For Cohen's h on a streaming conversion metric, materialize the conv_rates CTE into a per-day-per-variant aggregate. The arcsine transform is cheap; the row scan to compute p_hat is not. A daily summary table of (experiment_id, variant, day, n, conversions) keeps the final query at single-digit milliseconds across months of data.
When bootstrapping CIs for Cohen's d, do not join the source table N times. Use TABLESAMPLE BERNOULLI or a hashed-row resampler and aggregate 1,000 replicates in a single CTE. The pattern is in how to calculate bootstrap CI in SQL.
Related reading
- SQL window functions interview questions
- How to calculate chi-square test in SQL
- How to calculate conversion uplift in SQL
- How to calculate confidence interval in SQL
- A/B testing peeking mistake
If you want to drill SQL questions like this every day, NAILDD is launching with 500+ SQL problems across exactly this pattern.
FAQ
When do I use Cohen's d versus Cohen's h?
Use Cohen's d for continuous metrics: revenue per user, session length, latency, basket size, time-to-first-action. Use Cohen's h for proportions or rates: conversion, signup, click-through, 7-day retention, churn flag. The deciding question is whether the underlying observation is a number on a continuous scale or a yes/no event. If yes/no, the arcsine-transformed h gives a standardized effect comparable across base rates that the raw difference does not.
What is the minimum practically significant effect size in product analytics?
It depends on product maturity and the cost of change.

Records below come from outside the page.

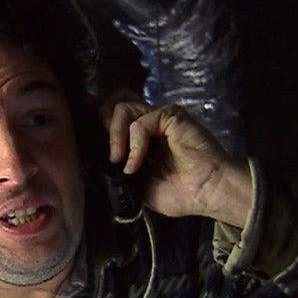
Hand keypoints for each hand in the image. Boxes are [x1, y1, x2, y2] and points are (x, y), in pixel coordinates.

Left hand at [100, 89, 251, 226]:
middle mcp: (150, 123)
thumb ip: (121, 173)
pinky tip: (136, 164)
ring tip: (118, 160)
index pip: (113, 117)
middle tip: (109, 154)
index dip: (99, 124)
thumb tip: (98, 169)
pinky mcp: (170, 116)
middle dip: (102, 126)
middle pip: (114, 104)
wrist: (208, 193)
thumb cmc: (181, 194)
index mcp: (142, 138)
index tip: (89, 144)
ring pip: (122, 108)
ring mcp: (160, 118)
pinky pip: (140, 123)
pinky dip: (133, 145)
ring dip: (114, 136)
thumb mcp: (140, 187)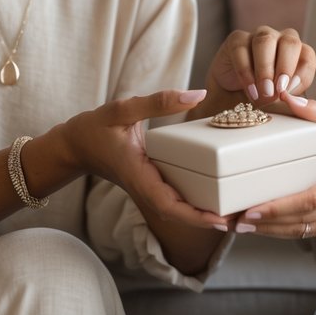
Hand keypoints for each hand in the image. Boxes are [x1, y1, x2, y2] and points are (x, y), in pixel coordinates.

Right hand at [61, 89, 228, 229]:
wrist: (73, 146)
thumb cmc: (94, 128)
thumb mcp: (124, 108)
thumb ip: (159, 101)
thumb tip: (197, 95)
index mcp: (138, 174)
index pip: (167, 203)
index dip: (194, 215)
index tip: (219, 220)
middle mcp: (145, 186)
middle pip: (179, 213)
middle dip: (209, 220)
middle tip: (242, 218)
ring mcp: (147, 188)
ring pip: (178, 209)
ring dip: (205, 214)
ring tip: (237, 211)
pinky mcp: (150, 184)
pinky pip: (174, 199)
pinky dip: (195, 203)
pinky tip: (215, 198)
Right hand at [193, 26, 315, 117]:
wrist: (233, 95)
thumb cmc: (263, 96)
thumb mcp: (281, 100)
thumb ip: (291, 100)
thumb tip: (296, 101)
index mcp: (297, 52)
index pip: (307, 56)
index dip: (302, 74)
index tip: (291, 94)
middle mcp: (280, 39)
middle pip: (290, 42)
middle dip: (285, 68)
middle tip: (278, 91)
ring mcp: (258, 36)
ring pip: (265, 41)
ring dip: (265, 69)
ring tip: (264, 93)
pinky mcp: (236, 39)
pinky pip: (241, 48)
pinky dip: (246, 71)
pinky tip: (250, 89)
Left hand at [236, 93, 315, 238]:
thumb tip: (289, 99)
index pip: (310, 201)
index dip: (278, 208)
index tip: (250, 210)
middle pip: (300, 223)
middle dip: (263, 224)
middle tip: (230, 220)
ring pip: (303, 231)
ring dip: (271, 230)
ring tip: (239, 224)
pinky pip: (313, 230)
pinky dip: (288, 227)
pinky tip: (266, 223)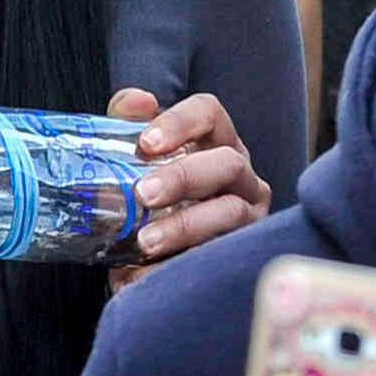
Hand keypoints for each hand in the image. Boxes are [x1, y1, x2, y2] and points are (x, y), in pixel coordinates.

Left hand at [106, 87, 273, 283]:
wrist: (156, 258)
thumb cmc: (153, 200)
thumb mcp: (138, 162)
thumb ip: (129, 125)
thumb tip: (135, 101)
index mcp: (216, 142)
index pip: (209, 114)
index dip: (181, 122)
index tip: (146, 142)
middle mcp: (239, 175)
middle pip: (226, 163)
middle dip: (184, 176)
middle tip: (144, 193)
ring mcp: (247, 215)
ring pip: (230, 212)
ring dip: (185, 225)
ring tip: (145, 242)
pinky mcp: (239, 254)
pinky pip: (216, 258)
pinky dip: (176, 265)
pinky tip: (141, 274)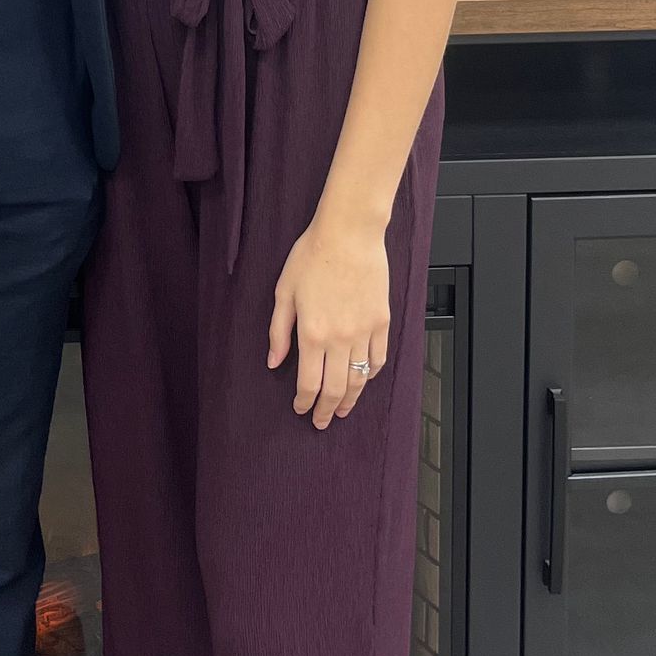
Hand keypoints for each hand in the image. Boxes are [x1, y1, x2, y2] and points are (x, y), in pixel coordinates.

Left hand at [267, 212, 390, 429]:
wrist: (349, 234)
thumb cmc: (313, 256)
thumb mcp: (284, 292)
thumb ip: (278, 331)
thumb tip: (273, 362)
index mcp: (312, 334)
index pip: (308, 383)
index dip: (304, 402)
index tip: (300, 409)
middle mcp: (340, 339)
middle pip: (336, 389)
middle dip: (327, 411)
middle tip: (322, 421)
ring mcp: (364, 332)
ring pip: (360, 380)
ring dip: (351, 400)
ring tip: (344, 410)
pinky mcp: (382, 322)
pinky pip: (379, 359)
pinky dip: (371, 375)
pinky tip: (364, 380)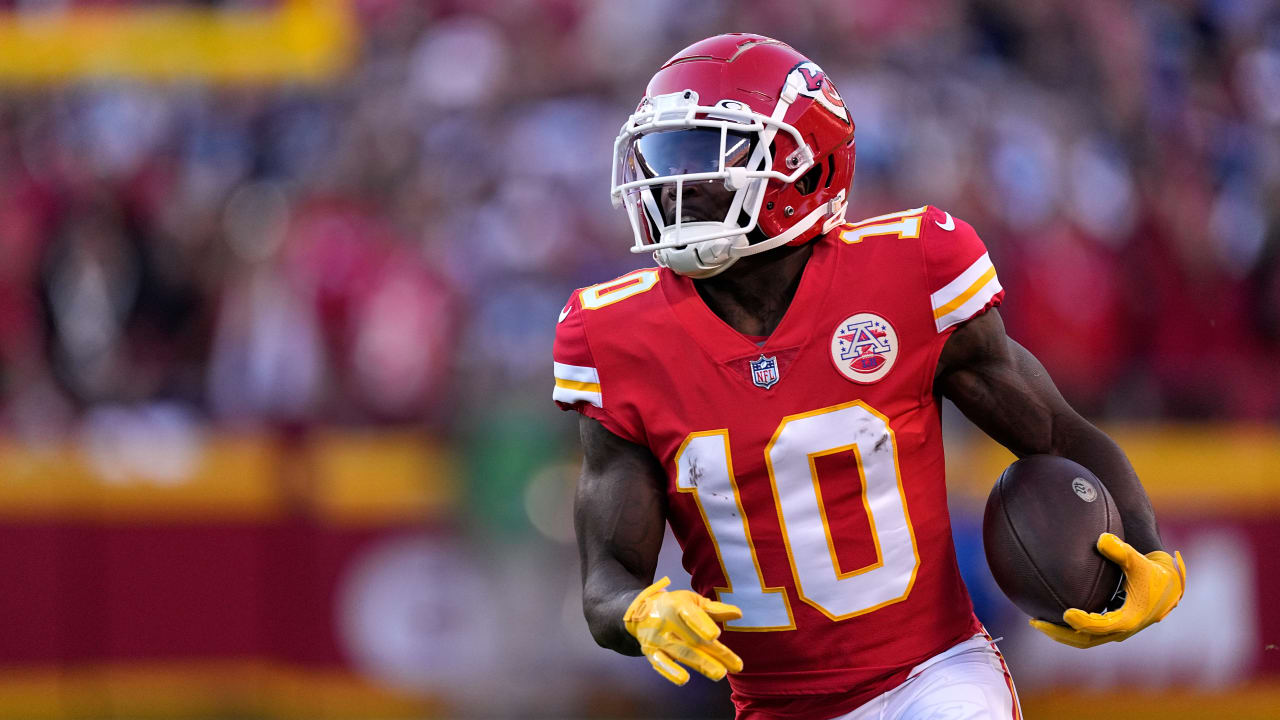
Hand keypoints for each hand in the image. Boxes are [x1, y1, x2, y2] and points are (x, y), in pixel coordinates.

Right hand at [623, 576, 743, 684]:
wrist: (640, 611)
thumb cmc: (674, 606)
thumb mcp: (692, 601)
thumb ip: (714, 609)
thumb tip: (738, 614)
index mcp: (677, 605)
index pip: (690, 615)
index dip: (702, 624)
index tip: (715, 635)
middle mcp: (665, 622)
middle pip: (693, 639)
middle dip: (715, 653)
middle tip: (736, 666)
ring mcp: (657, 639)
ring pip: (681, 653)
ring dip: (701, 665)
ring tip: (719, 674)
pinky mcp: (651, 653)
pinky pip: (661, 663)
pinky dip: (671, 672)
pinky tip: (684, 679)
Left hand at [1030, 532, 1185, 647]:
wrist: (1168, 584)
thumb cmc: (1153, 572)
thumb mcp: (1138, 561)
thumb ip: (1121, 551)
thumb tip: (1102, 539)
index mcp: (1128, 619)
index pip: (1100, 626)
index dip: (1082, 622)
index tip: (1064, 613)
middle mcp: (1120, 629)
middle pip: (1085, 639)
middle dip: (1059, 633)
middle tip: (1035, 622)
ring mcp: (1115, 630)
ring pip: (1084, 638)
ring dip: (1061, 632)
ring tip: (1035, 621)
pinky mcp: (1110, 625)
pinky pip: (1086, 631)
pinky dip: (1069, 626)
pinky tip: (1049, 612)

For an early-stage startup where every percentage point compounds, Cohen's d or h of 0.05 to 0.1 is often worth shipping if implementation cost is low. For a mature product where engineering time is scarce, the team typically needs 0.2 or larger to justify opportunity cost. Anchor to your historical record of shipped wins rather than Cohen's textbook table.
Does effect size capture the direction of the difference?

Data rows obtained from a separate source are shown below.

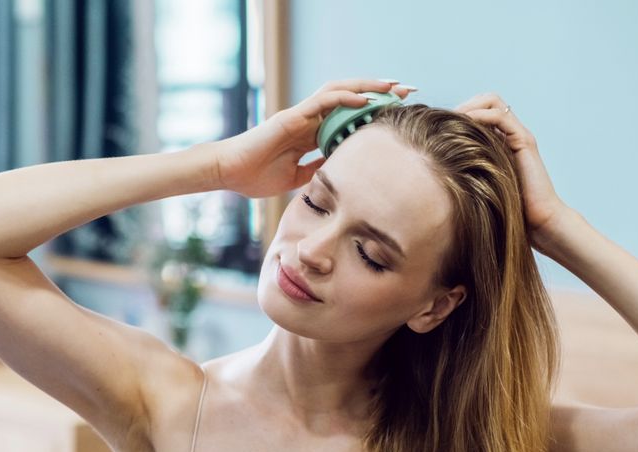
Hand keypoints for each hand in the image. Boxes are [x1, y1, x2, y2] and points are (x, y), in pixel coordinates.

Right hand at [211, 79, 413, 197]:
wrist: (229, 173)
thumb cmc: (255, 176)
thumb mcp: (296, 178)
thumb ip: (317, 169)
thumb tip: (340, 169)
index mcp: (310, 134)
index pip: (348, 117)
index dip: (373, 112)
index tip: (399, 113)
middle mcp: (308, 119)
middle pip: (350, 98)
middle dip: (379, 93)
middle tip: (408, 91)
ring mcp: (300, 115)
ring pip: (340, 92)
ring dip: (367, 88)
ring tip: (392, 87)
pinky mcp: (291, 116)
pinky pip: (322, 101)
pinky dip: (344, 98)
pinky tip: (364, 99)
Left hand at [453, 93, 572, 249]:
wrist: (538, 222)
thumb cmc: (507, 212)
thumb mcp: (477, 186)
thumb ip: (464, 172)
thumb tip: (433, 170)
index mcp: (501, 141)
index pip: (480, 110)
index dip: (460, 113)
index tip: (438, 126)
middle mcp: (511, 134)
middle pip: (487, 100)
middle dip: (463, 105)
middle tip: (443, 120)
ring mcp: (519, 136)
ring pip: (493, 101)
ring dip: (469, 106)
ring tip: (451, 121)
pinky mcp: (524, 142)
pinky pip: (501, 117)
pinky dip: (480, 116)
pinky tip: (464, 127)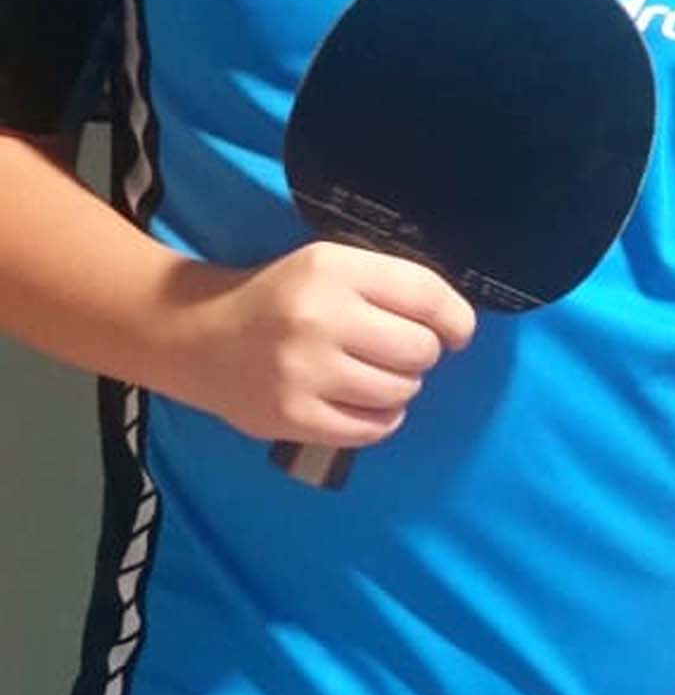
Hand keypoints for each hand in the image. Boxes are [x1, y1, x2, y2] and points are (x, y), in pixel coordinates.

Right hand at [162, 242, 475, 451]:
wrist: (198, 336)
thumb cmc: (279, 297)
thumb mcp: (328, 266)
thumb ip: (387, 285)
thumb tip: (454, 324)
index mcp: (332, 269)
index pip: (424, 294)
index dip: (456, 318)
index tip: (457, 331)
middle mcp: (319, 318)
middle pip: (419, 349)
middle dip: (421, 353)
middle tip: (397, 351)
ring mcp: (304, 372)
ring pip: (401, 391)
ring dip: (401, 387)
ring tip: (376, 376)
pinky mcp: (292, 417)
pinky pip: (372, 428)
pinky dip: (381, 419)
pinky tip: (362, 403)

Yes. The sign of Cohen's d and Cohen's h indicates which variant won. A positive value with the convention d = (mean_B - mean_A) / s_pooled means B beat A; negative means A beat B. Make the convention explicit in readouts so reviewers do not have to guess which arm is the treatment.
Do I need Hedges' g instead of Cohen's d?

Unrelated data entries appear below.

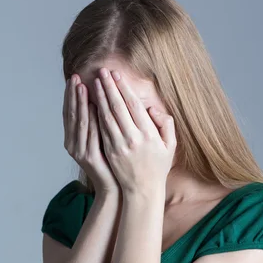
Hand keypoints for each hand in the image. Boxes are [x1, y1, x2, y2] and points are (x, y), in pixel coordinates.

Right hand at [63, 73, 120, 196]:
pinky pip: (90, 133)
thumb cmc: (111, 162)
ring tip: (82, 86)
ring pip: (79, 122)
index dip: (70, 96)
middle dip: (73, 95)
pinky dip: (90, 119)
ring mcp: (79, 151)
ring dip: (80, 103)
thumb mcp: (101, 139)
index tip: (74, 79)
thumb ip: (97, 122)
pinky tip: (93, 105)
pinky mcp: (89, 157)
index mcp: (74, 139)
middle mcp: (73, 144)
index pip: (69, 113)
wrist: (114, 186)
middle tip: (75, 78)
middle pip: (71, 115)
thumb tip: (98, 100)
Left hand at [94, 68, 176, 193]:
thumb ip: (166, 124)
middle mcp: (133, 139)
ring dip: (99, 98)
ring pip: (106, 117)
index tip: (116, 75)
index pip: (134, 105)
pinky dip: (95, 115)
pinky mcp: (110, 153)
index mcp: (149, 134)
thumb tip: (152, 109)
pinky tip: (92, 104)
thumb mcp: (171, 145)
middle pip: (117, 108)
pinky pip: (101, 130)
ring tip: (94, 83)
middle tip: (102, 72)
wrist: (143, 190)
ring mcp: (119, 146)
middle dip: (108, 87)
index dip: (123, 88)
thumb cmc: (158, 165)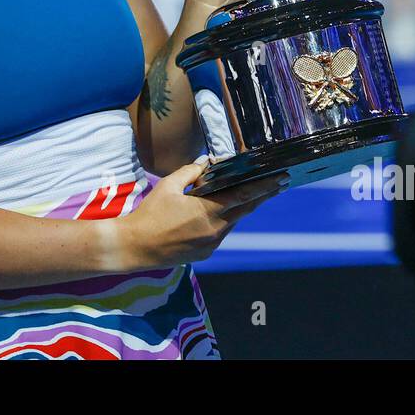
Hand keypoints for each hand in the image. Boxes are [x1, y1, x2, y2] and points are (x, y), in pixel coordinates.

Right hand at [117, 160, 287, 269]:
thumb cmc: (149, 214)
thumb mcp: (168, 186)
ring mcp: (211, 243)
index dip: (264, 187)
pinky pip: (221, 232)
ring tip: (248, 193)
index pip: (243, 196)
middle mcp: (214, 229)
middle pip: (245, 210)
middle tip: (277, 183)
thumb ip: (190, 172)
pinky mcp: (205, 252)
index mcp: (207, 211)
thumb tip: (207, 162)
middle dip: (261, 196)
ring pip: (232, 221)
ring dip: (240, 208)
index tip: (280, 179)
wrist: (135, 247)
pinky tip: (219, 211)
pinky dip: (224, 220)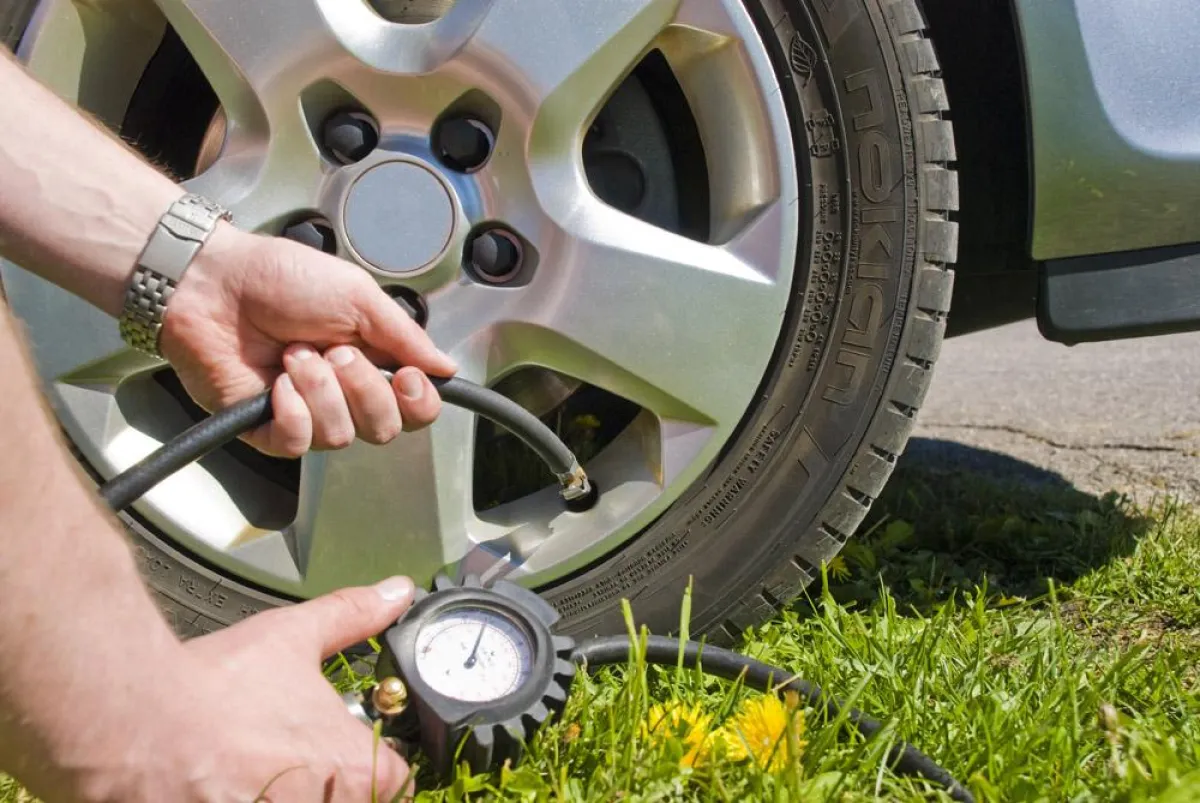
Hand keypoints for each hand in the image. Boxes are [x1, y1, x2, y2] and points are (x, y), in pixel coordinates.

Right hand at [68, 577, 418, 802]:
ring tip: (247, 770)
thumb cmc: (212, 687)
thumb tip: (396, 592)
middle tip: (284, 756)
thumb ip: (354, 616)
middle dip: (326, 781)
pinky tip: (222, 781)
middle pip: (353, 801)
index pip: (395, 781)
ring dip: (286, 790)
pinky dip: (243, 797)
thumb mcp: (293, 637)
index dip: (371, 761)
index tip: (343, 749)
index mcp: (356, 770)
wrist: (131, 721)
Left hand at [160, 223, 457, 456]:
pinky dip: (292, 411)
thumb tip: (447, 368)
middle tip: (335, 352)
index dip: (419, 402)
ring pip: (341, 436)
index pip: (416, 408)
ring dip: (319, 391)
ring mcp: (306, 414)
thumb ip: (405, 335)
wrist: (211, 284)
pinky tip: (277, 384)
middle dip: (364, 390)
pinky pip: (298, 443)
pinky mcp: (266, 429)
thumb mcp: (357, 295)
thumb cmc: (278, 278)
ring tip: (293, 355)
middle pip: (385, 428)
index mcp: (372, 361)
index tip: (405, 376)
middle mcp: (344, 394)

For sample sizes typical of product experiments at any company with real traffic, no. Hedges' g is a small-sample bias correction that converges to Cohen's d as n grows. With more than 30 users per arm the correction is under 5%, and over 50 per arm it is under 2%. Reserve Hedges' g for pilots and qualitative rounds where each arm has fewer than 30 observations.
Should I report a confidence interval on effect size?
Yes whenever the audience will read the number as a decision input. The cleanest CI on Cohen's d is bootstrap resampling: draw 1,000 samples with replacement, compute d on each, and take the 2.5th and 97.5th percentiles. The asymptotic approximation SE_d = sqrt((n_A + n_B) / (n_A * n_B) + d^2 / (2 * (n_A + n_B))) works for large samples and is what most stats libraries ship.
How does effect size interact with sample size planning?
Effect size is the input to power analysis. Before launching a test, pick a minimum detectable effect (MDE) in standardized units, a power level (usually 0.8), and a significance threshold (usually 0.05), then solve for the required n per arm. Smaller MDE, larger n. Reporting Cohen's d on past experiments builds the team's library of realistic MDEs to plan against — the single biggest unlock for running tests with enough power.